Proudest accomplishment at Behrend: When I found out that I was accepted into two different Ph. D. programs, Behrend and the faculty members here truly gave me the experiences and knowledge I needed to take the next step in my career.

Campus involvement: I was active in the Psychology Club where I served as both vice president and president. I am also a member of Psi Chi, the National Honor Society for psychology.

Breaking the mold: I’m a tall, large-framed individual with tattoos and people are often surprised when I say that I’m going to graduate school and hope to earn a Ph. D. I don’t fit the mold most people have in their mind of a person pursuing advanced degrees.

Who inspires him: I’m most inspired by both of my grandfathers, but for different reasons. One of my grandfathers was a jack of all trades.
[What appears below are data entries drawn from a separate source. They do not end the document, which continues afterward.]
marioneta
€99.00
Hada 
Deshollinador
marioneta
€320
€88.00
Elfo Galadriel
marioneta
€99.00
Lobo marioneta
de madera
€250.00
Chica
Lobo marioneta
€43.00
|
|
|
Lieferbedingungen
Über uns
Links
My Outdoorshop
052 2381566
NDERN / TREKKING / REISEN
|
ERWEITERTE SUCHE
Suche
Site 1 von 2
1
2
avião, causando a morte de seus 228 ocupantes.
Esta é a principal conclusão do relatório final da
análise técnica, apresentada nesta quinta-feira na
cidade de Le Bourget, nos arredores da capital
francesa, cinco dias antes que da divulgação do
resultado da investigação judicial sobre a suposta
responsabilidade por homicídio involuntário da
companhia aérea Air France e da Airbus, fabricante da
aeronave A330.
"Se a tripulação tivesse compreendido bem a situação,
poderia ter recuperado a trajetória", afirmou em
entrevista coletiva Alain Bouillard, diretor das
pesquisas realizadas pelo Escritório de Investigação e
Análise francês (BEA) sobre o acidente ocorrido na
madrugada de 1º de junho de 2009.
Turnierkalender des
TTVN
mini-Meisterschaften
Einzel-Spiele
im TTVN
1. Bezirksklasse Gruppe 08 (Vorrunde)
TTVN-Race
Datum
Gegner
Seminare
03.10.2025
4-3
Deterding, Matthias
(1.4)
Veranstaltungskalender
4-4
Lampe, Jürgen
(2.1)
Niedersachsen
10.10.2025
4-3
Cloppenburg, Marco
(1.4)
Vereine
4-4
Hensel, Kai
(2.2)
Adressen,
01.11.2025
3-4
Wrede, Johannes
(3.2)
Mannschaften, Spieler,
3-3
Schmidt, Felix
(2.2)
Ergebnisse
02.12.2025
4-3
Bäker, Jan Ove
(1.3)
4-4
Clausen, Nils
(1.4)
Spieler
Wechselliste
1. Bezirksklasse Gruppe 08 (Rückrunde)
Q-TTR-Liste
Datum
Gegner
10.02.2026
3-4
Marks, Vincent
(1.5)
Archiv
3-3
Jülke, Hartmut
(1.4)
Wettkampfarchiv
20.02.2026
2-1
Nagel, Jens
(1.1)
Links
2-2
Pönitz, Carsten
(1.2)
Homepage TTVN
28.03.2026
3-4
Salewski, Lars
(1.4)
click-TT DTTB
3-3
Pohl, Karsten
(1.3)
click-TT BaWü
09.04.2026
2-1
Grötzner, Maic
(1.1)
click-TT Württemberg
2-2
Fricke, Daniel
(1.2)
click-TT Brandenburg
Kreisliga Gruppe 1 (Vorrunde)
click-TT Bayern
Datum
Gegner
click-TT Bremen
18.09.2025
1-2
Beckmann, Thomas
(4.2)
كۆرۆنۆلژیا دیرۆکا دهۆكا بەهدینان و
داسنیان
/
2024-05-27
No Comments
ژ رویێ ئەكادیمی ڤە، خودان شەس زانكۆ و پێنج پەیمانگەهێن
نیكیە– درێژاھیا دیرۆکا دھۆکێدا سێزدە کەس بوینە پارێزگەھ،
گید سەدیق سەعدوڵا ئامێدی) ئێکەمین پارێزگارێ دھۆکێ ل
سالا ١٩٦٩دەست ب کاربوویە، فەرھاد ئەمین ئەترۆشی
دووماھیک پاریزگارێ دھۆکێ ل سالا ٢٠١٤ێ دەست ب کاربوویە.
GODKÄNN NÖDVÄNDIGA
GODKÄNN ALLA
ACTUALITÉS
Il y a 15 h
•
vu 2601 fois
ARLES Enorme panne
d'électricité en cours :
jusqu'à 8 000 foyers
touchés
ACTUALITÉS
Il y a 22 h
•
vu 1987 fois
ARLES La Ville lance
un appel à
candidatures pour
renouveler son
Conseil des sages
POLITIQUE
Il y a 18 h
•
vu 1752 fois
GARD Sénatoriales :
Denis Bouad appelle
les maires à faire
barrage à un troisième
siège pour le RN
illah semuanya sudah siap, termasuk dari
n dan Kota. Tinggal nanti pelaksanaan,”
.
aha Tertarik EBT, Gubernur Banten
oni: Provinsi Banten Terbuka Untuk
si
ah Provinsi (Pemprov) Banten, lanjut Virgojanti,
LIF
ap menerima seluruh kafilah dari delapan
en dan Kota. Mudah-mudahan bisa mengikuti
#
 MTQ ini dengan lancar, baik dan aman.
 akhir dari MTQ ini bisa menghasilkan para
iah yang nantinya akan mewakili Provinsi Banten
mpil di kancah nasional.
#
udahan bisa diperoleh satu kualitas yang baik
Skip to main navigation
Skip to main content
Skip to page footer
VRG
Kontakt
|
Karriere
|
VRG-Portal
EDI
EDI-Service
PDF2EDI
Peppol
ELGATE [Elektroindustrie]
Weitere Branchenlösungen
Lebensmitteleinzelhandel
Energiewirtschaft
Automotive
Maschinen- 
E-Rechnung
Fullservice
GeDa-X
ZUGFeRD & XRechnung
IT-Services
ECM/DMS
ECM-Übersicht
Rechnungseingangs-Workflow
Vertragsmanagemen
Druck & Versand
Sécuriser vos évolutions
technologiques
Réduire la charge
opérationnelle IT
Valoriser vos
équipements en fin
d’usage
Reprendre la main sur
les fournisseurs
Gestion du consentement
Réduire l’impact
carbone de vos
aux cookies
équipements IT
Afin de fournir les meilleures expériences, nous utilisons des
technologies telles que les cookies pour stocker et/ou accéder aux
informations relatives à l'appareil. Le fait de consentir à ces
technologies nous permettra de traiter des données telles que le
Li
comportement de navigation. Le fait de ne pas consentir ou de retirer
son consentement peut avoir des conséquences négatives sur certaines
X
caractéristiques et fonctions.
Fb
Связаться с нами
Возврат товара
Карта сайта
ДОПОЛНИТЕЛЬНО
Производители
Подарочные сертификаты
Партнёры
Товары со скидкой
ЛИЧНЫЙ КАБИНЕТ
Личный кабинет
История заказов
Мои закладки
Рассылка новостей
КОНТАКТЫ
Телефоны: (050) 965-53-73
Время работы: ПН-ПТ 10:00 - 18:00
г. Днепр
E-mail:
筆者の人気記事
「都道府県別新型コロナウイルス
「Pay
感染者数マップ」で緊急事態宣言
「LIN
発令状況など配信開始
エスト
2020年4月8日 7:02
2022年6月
He could do everything and anything with his hands, from carpentry to masonry to plumbing to engine repair. I learned so much from him. My other grandfather invented the cardiac implantable pacemaker and always urged his grandchildren to get an education. It took me a few years and a few learning experiences to finally heed his advice, but I’m glad I finally did. I’m inspired by both of their strengths. I not only want to have the mechanical abilities, but the knowledge behind what I am doing as well.

Advice for first-year students: I started college at the age of 23. If I could go back and give my 18-year-old self a little advice, it would be to always move forward. Regardless of what you are doing and even if you’re unsure or if you fail at something, just keep moving forward. Eventually, you’ll find out what you are good at and the pieces will all fall into place for you.

Following his graduation in May, Rick will be attending graduate school. He hopes someday to find work in the automotive industry as a human factors psychologist.